冬冬还跟那时候一样,吐着舌头,永远都是一副微笑的样子。见此,希莞又一次控制不住,想要哭。希莞给冬冬倒了点狗粮,冬冬饿久了,一闻到食物的香味就迫不及待地冲过来,吃得津津有味的。
房间里,还残留着玉兰生前的气息,卧室的床头柜上,放了很多药,希莞全都一一拿起来看了一遍,很多,希莞看一次也记不住。
床头柜上,摆着一张玉兰年轻时候的照片,照片是在大海边照的,玉兰戴着草帽,穿着裙子,脸上的笑,就像阳光一样璀璨。玉兰阿姨说得没错,年轻时候的她,的确是一个美人胚子。
希莞的手抚过照片,那时候,照片里的人一定想不到,未来的人生,会是那样命途多舛吧。
希莞怎么也不相信,这样一个鲜活的少女,最终会落得如此的下场跟结局,她本应该拥有一个光明璀璨的人生的。

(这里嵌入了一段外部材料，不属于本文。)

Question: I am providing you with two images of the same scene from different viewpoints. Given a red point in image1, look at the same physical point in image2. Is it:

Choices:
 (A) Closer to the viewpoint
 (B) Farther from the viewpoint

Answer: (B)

眼泪落在照片上,希莞也不知道,自己的眼泪为谁而流,是为了几天前,病床上那个再也醒不过来的人吗,还是,为了照片里这个美丽的少女,亦或是,为了某些残酷的的沧桑巨变……
“怎么又哭了?”
潘安桐给她擦眼泪,希莞挥掉了他的手,看着眼前的人,她的心里忽然间升起一股恨意,恨他从来都不懂得体恤那个可怜的母亲,恨一个又一个的“他们”,毁掉了她一个女人。希莞的气,全都撒在了面前的人身上,“都怨你!”
潘安桐知道她还没有从姜玉兰的死上面解脱出来,但他也实在不明白,姜玉兰也不是她的亲生母亲,她又何以哭得这么伤心,简直比亲生女儿的眼泪还多。因此,他只以为,她可能是沉浸在死亡的阴影里,没有走出来,便搂住了她,“好,都是我的错,可以了吧。”

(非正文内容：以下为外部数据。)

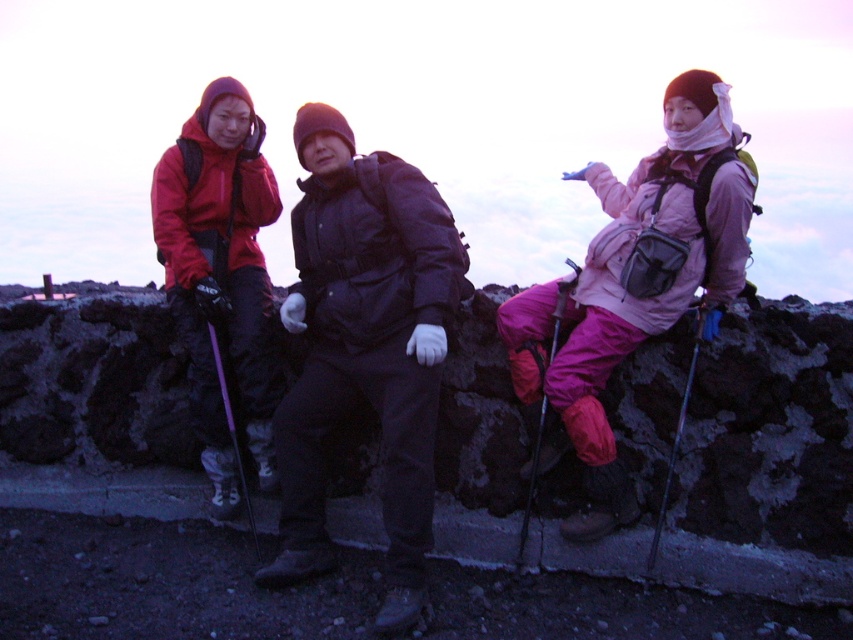
You are planning to take a photo of the matte black jacket at center and the metallic silver ski pole at right. Based on their positions, which object should you focus on first if you want to capture both in a single frame without moving the camera?

You should focus on the matte black jacket at center first because it is positioned to the left of the metallic silver ski pole at right, so adjusting the camera to include both would require ensuring the left side has enough space.

You are planning to take a photo of the matte black jacket at center and the metallic silver ski pole at right. Based on their positions, which object should be placed in the foreground to ensure both are in focus?

The metallic silver ski pole at right should be placed in the foreground because the matte black jacket at center is located above it, so positioning the ski pole closer to the camera will help keep both in focus.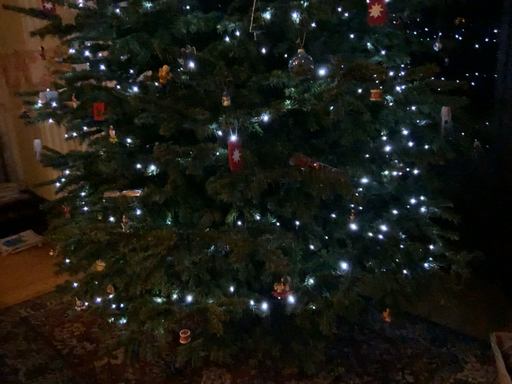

希莞的拳头砸在他身上,泪眼汪汪,揪着他胸前的衣裳,抬头冲他哭诉,“你什么都不知道,你什么都不知道……是你,都是你……你为什么不跟她说话,她是你的妈妈,你为什么就是不说话,潘安桐!”
希莞的情绪很激动,潘安桐劝她冷静一点,可希莞冷静不下来,“你知不知道,她一个女人,每天过得有多辛苦,她唯一在乎的人就是你,可你为什么,还要跟那些男人一样,看不起她,冷淡她,难道,在你们眼里,她的付出,她的辛苦就是那么不堪入目吗,潘安桐,你说话啊,你们为什么要这么对她?”
潘安桐不知道怀里的人刚刚还好好的,怎么忽然间就变成了这样,他握住她的手,说,“林希莞,人已经死了,你就是说再多都没用了,你明白吗,她已经死了,死了!”

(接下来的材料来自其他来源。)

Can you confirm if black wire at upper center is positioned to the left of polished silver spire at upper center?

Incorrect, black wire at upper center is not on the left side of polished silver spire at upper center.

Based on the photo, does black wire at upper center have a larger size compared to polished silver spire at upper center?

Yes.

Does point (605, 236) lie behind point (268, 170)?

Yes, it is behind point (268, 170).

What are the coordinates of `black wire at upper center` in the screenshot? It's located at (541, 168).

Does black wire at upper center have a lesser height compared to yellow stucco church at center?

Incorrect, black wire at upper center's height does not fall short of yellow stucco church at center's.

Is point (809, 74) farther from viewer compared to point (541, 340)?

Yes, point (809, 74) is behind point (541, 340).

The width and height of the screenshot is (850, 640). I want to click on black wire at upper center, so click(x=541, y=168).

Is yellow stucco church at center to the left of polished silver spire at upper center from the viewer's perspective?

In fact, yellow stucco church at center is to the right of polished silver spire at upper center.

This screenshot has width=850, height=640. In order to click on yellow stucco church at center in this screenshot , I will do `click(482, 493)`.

希莞忽然间就像是被人抽干了气血,全身软了下来,幸亏有潘安桐抱着她,才不至于摔倒。
希莞的眼睛渐渐暗淡下去,“是呀,她是死了,她终于死了,你们很高兴,对不对?以后,她都不用再过得这么辛苦,也再不用白白受你们的欺负了……”
希莞垂眸,手里的照片再一次映入眼睛,她的眼泪又一次汹涌而出,潘安桐抱紧了她。
在潘安桐印象里,希莞从来都没有哭得这么伤心过,饶是受了委屈,也只是找一个没有人的角落,默默流眼泪,一个人消化心里的难过,今天这样,是头一遭,他也不知道,她是怎么了。
潘安桐读不懂希莞,就像希莞,亦不懂他。
希莞决定要把冬冬带走的时候,冬冬蹲在门边不肯向外面移动半步,希莞好心蹲下来跟他讲道理,“冬冬,这两天,玉兰阿姨有事,没办法照顾冬冬,所以呀,冬冬就先跟着我们,一起去月亮湾,等玉兰阿姨回来了,就会去接冬冬的,好不好?”
“月亮湾有很多朋友,冬冬见了一定会喜欢的。”
可冬冬还是不肯走,趴在门边丝毫不为所动。
潘安桐看着,说,“就把它留在这吧,它愿意守着就让它守着好了,跟它讲这些它能听懂吗。”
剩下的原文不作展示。